Returning to the idea of ascension, in Wright’s context, it comes from a place of Christian faith, which began at the artist’s local church that was built by his maternal grandfather. Apart from his arts practice, Wright is also involved in faith-based humanitarian work all around the world. He has helped build a medical centre in Uganda and schools in Haiti and Mexico. Biblical allegory then, unsurprisingly becomes one among the many elements that play into the artist’s practice: take Michelle Made it to the Elders Table, which features five women from Wright’s family. They are seated side-by-side at a table, and are breaking bread. The inspiration for this piece is obvious: Wright has taken clear cues from the Last Supper. However, as mentioned earlier, a multi-levelled approach to interpreting the artist’s work is critical to unravelling its many layers. Jamaican families are matriarchal adjacent, and this piece is also a way for the artist to pay his respects to the rich and long heritage he calls his own.
While it was Riviera who first made Wright think of Christian allegories nestled within art, it was Egon Schiele that sparked his focus on family. Schiele’s piece, titled The Family made the artist ponder the vulnerability of our filial groupings, and he explains that while he is meditating on scripture and scriptural themes, he is also capturing the spirit of his subjects.
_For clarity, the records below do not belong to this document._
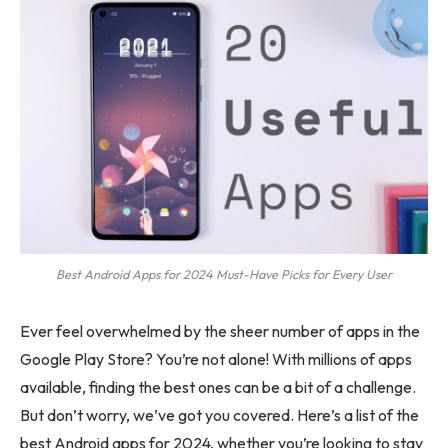
Best Android Apps for 2024 Must-Have Picks for Every User
Ever feel overwhelmed by the sheer number of apps in the
Google Play Store? You’re not alone! With millions of apps
available, finding the best ones can be a bit of a challenge.
But don’t worry, we’ve got you covered. Here’s a list of the
best Android apps for 2024, whether you’re looking to stay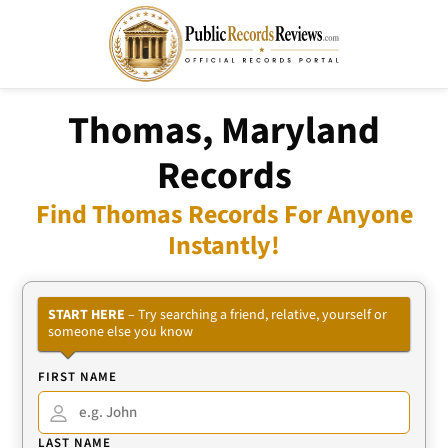
Thomas, Maryland
Records
Find Thomas Records For Anyone
Instantly!
START HERE
– Try searching a friend, relative, yourself or
someone else you know
FIRST NAME
LAST NAME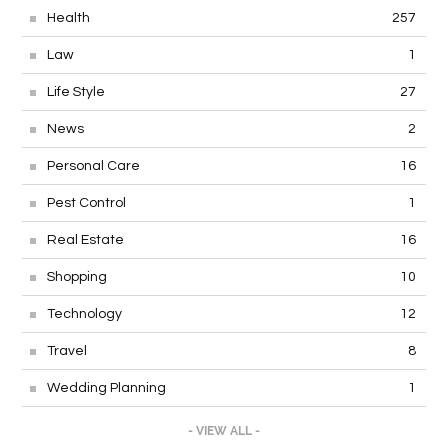
Health
257
Law
1
Life Style
27
News
2
Personal Care
16
Pest Control
1
Real Estate
16
Shopping
10
Technology
12
Travel
8
Wedding Planning
1
- VIEW ALL -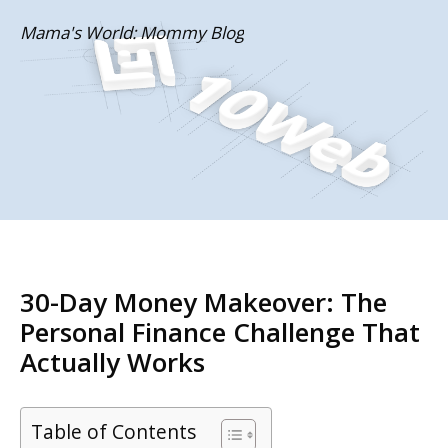
Skip
Mama's World: Mommy Blog
to
content
30-Day Money Makeover: The
Personal Finance Challenge That
Actually Works
Table of Contents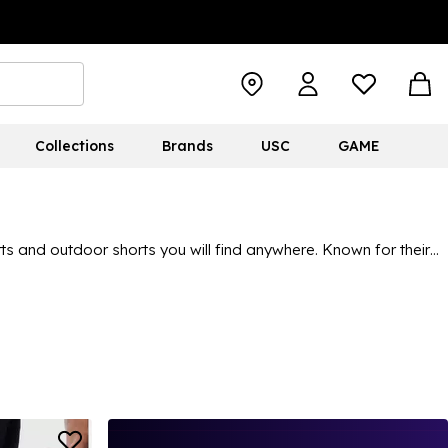
Collections
Brands
USC
GAME
ts and outdoor shorts you will find anywhere. Known for their
evel. Find a variety of different colours and looks throughout
full collection, shop
Columbia
for men, women and kids.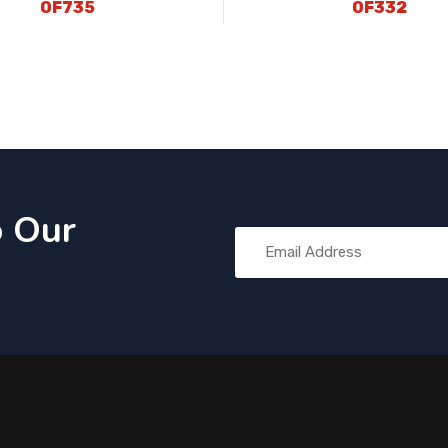
OF735
OF332
o Our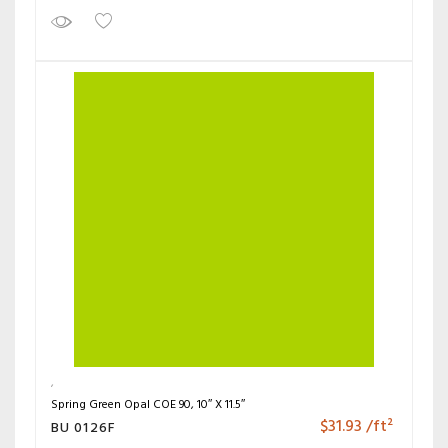
Spring Green Opal COE 90, 10″ X 11.5″
$
31.93
/ft²
BU 0126F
Interestingly, he references one of his pieces, Four Star Apples in JA here, through which he compares his brothers, who are picking apples outside his grandfather’s church, to Cain and Abel.
The artist has enjoyed his engagement with LatchKey Gallery, and discusses his plans for the future, saying, “I would really like to work on more immersive installations driven by accurate research, but it takes a lot of time to develop such projects. As of now, I am really happy with how my journey has been and how it has evolved through the years.”